[Rendered page images]
[Start of Attachment]

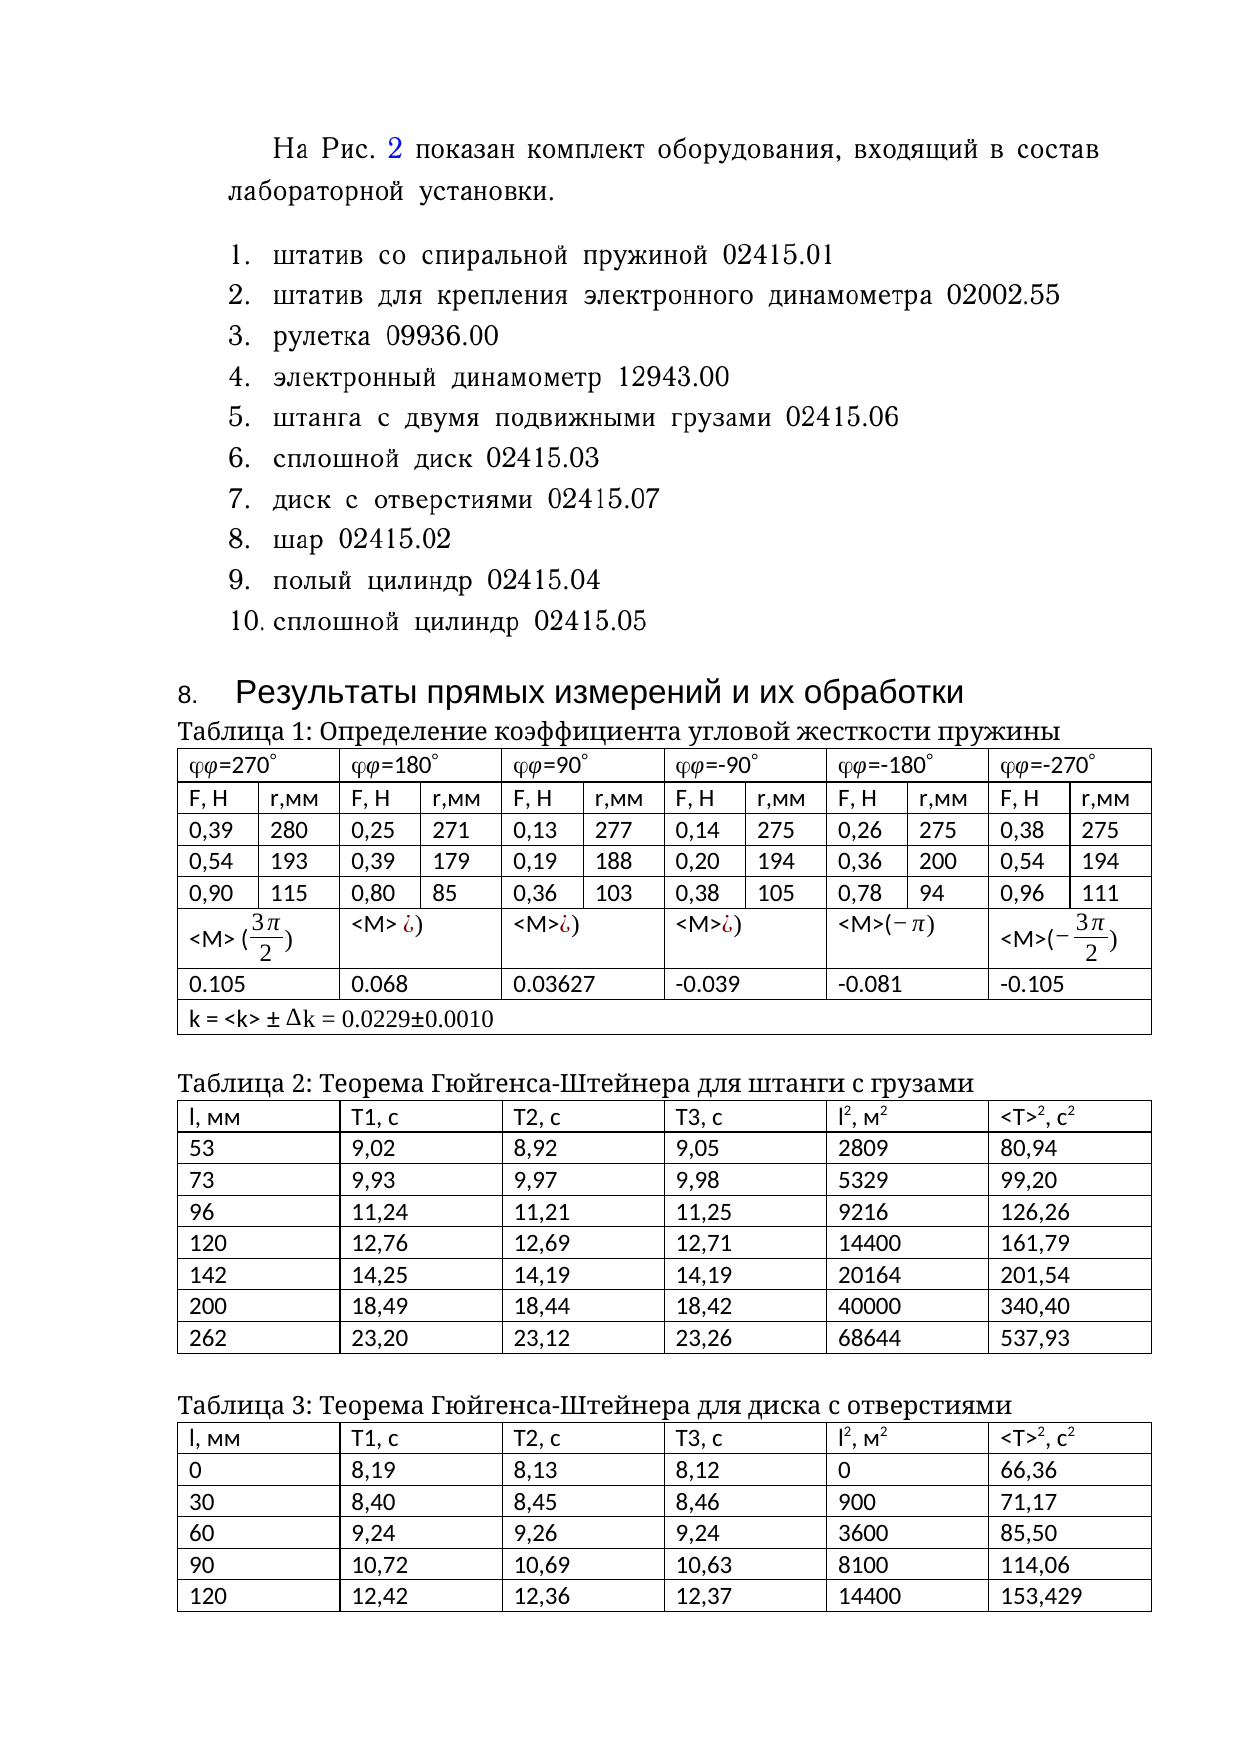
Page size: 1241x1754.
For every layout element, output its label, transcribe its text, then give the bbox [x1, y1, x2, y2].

table_cell F, H [502, 783, 583, 813]
table_cell 0,14 [665, 814, 745, 844]
table_cell 18,49 [341, 1290, 502, 1321]
table_cell 85,50 [989, 1517, 1151, 1548]
table_cell 105 [746, 877, 826, 908]
table_cell <M>) [665, 909, 826, 968]
text Таблица 3: Теорема Гюйгенса-Штейнера для диска с отверстиями [177, 1387, 1152, 1422]
table_cell r,мм [746, 783, 826, 813]
table_cell 94 [908, 877, 988, 908]
table_cell 2809 [827, 1133, 988, 1163]
table_cell 275 [908, 814, 988, 844]
table_cell 280 [259, 814, 339, 844]
table_cell 12,69 [503, 1227, 664, 1258]
table_cell -0.039 [665, 969, 826, 999]
table_cell r,мм [908, 783, 988, 813]
table_cell 68644 [827, 1322, 988, 1352]
table_cell 0.03627 [502, 969, 664, 999]
table_cell -0.081 [827, 969, 988, 999]
table_cell 0.105 [178, 969, 339, 999]
table_cell F, H [665, 783, 745, 813]
table_cell 99,20 [989, 1164, 1151, 1194]
table_cell 0,80 [340, 877, 420, 908]
table_cell 0,54 [989, 846, 1069, 876]
table_cell <M> ) [340, 909, 501, 968]
table_cell <M>() [989, 909, 1151, 968]
table_cell 9,93 [341, 1164, 502, 1194]
table_cell 103 [584, 877, 664, 908]
table_cell 8,19 [341, 1454, 502, 1485]
table_cell 0,38 [665, 877, 745, 908]
table_cell F, H [178, 783, 258, 813]
table_header =90 [502, 749, 664, 781]
table_cell 14,19 [503, 1259, 664, 1289]
table_cell 275 [746, 814, 826, 844]
table_cell 111 [1071, 877, 1151, 908]
table_cell 5329 [827, 1164, 988, 1194]
table_header T3, c [665, 1101, 826, 1131]
table_header T2, c [503, 1423, 664, 1453]
table_cell 0,36 [502, 877, 583, 908]
table_cell 0,26 [827, 814, 907, 844]
table_cell 194 [746, 846, 826, 876]
table_cell 0,54 [178, 846, 258, 876]
table_cell 8,40 [341, 1486, 502, 1516]
table_cell 53 [178, 1133, 339, 1163]
table_cell 0,25 [340, 814, 420, 844]
table_cell <M>() [827, 909, 988, 968]
table_cell 120 [178, 1580, 339, 1611]
table_cell 161,79 [989, 1227, 1151, 1258]
table_header T3, c [665, 1423, 826, 1453]
table_cell 277 [584, 814, 664, 844]
table_cell 0,78 [827, 877, 907, 908]
table_cell 0,96 [989, 877, 1069, 908]
table_cell 23,20 [341, 1322, 502, 1352]
table_cell 0 [178, 1454, 339, 1485]
table_cell 8,92 [503, 1133, 664, 1163]
table_header l, мм [178, 1101, 339, 1131]
text Таблица 1: Определение коэффициента угловой жесткости пружины [177, 714, 1152, 748]
table_cell 73 [178, 1164, 339, 1194]
table_cell r,мм [259, 783, 339, 813]
table_cell -0.105 [989, 969, 1151, 999]
table_cell 20164 [827, 1259, 988, 1289]
table_cell 8,12 [665, 1454, 826, 1485]
table_cell 115 [259, 877, 339, 908]
table_cell 18,44 [503, 1290, 664, 1321]
table_cell 8100 [827, 1549, 988, 1579]
table_cell 11,25 [665, 1196, 826, 1226]
table_header T2, c [503, 1101, 664, 1131]
table_cell 9216 [827, 1196, 988, 1226]
table_cell 71,17 [989, 1486, 1151, 1516]
table_cell k = <k> ± k = 0.0229±0.0010 [178, 1000, 1151, 1034]
table_cell 9,02 [341, 1133, 502, 1163]
table_cell 0,38 [989, 814, 1069, 844]
table_cell <M>) [502, 909, 664, 968]
table_header =180 [340, 749, 501, 781]
table_cell r,мм [1071, 783, 1151, 813]
table_header l, мм [178, 1423, 339, 1453]
table_header l2, м2 [827, 1423, 988, 1453]
table_cell <M> () [178, 909, 339, 968]
table_cell 11,21 [503, 1196, 664, 1226]
table_cell 9,98 [665, 1164, 826, 1194]
table_header <T>2, c2 [989, 1423, 1151, 1453]
table_cell 60 [178, 1517, 339, 1548]
table_cell 340,40 [989, 1290, 1151, 1321]
table_cell 80,94 [989, 1133, 1151, 1163]
table_header <T>2, c2 [989, 1101, 1151, 1131]
table_cell 14,25 [341, 1259, 502, 1289]
table_header =-270 [989, 749, 1151, 781]
table_cell 0,90 [178, 877, 258, 908]
table_header =-90 [665, 749, 826, 781]
table_cell 193 [259, 846, 339, 876]
table_cell 12,71 [665, 1227, 826, 1258]
table_cell 153,429 [989, 1580, 1151, 1611]
table_cell 12,37 [665, 1580, 826, 1611]
table_cell 14,19 [665, 1259, 826, 1289]
table_cell 23,26 [665, 1322, 826, 1352]
table_cell 262 [178, 1322, 339, 1352]
table_cell 200 [178, 1290, 339, 1321]
table_cell 8,46 [665, 1486, 826, 1516]
table_cell 66,36 [989, 1454, 1151, 1485]
table_cell 0 [827, 1454, 988, 1485]
table_cell r,мм [584, 783, 664, 813]
table_cell 114,06 [989, 1549, 1151, 1579]
picture [177, 118, 1152, 669]
table_cell 90 [178, 1549, 339, 1579]
table_cell 0.068 [340, 969, 501, 999]
table_header =270 [178, 749, 339, 781]
table_cell 9,97 [503, 1164, 664, 1194]
table_cell 11,24 [341, 1196, 502, 1226]
table_cell 96 [178, 1196, 339, 1226]
table_cell 200 [908, 846, 988, 876]
table_cell 14400 [827, 1580, 988, 1611]
table_cell 8,45 [503, 1486, 664, 1516]
table_cell 9,26 [503, 1517, 664, 1548]
table_cell 0,20 [665, 846, 745, 876]
table_cell 201,54 [989, 1259, 1151, 1289]
table_cell 23,12 [503, 1322, 664, 1352]
table_cell 8,13 [503, 1454, 664, 1485]
table_cell 120 [178, 1227, 339, 1258]
table_cell 40000 [827, 1290, 988, 1321]
table_cell 0,13 [502, 814, 583, 844]
table_cell 0,36 [827, 846, 907, 876]
table_cell 0,19 [502, 846, 583, 876]
table_header =-180 [827, 749, 988, 781]
table_cell 12,42 [341, 1580, 502, 1611]
table_cell 0,39 [340, 846, 420, 876]
table_cell 0,39 [178, 814, 258, 844]
table_cell r,мм [421, 783, 501, 813]
table_cell 179 [421, 846, 501, 876]
table_cell 126,26 [989, 1196, 1151, 1226]
table_cell 85 [421, 877, 501, 908]
table_cell 12,36 [503, 1580, 664, 1611]
table_cell 9,24 [341, 1517, 502, 1548]
table_header T1, c [341, 1101, 502, 1131]
table_cell 18,42 [665, 1290, 826, 1321]
table_cell F, H [989, 783, 1069, 813]
table_cell 537,93 [989, 1322, 1151, 1352]
table_cell 10,63 [665, 1549, 826, 1579]
table_cell 3600 [827, 1517, 988, 1548]
table_cell 142 [178, 1259, 339, 1289]
table_cell 194 [1071, 846, 1151, 876]
table_cell 271 [421, 814, 501, 844]
table_cell F, H [340, 783, 420, 813]
list Результаты прямых измерений и их обработки [177, 672, 1152, 710]
table_header T1, c [341, 1423, 502, 1453]
table_cell 30 [178, 1486, 339, 1516]
table_cell 10,72 [341, 1549, 502, 1579]
table_cell 10,69 [503, 1549, 664, 1579]
table_cell 14400 [827, 1227, 988, 1258]
table_cell 9,24 [665, 1517, 826, 1548]
table_cell 900 [827, 1486, 988, 1516]
table_cell 9,05 [665, 1133, 826, 1163]
table_cell 12,76 [341, 1227, 502, 1258]
table_header l2, м2 [827, 1101, 988, 1131]
table_cell 275 [1071, 814, 1151, 844]
text Таблица 2: Теорема Гюйгенса-Штейнера для штанги с грузами [177, 1066, 1152, 1100]
table_cell 188 [584, 846, 664, 876]
table_cell F, H [827, 783, 907, 813]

[End of Attachment]

**YOUR GOAL**
Look through the data above and report every line in which "Таблица" appears.

**WRITTEN RESPONSE**
text Таблица 3: Теорема Гюйгенса-Штейнера для диска с отверстиями [177, 1387, 1152, 1422]
text Таблица 1: Определение коэффициента угловой жесткости пружины [177, 714, 1152, 748]
text Таблица 2: Теорема Гюйгенса-Штейнера для штанги с грузами [177, 1066, 1152, 1100]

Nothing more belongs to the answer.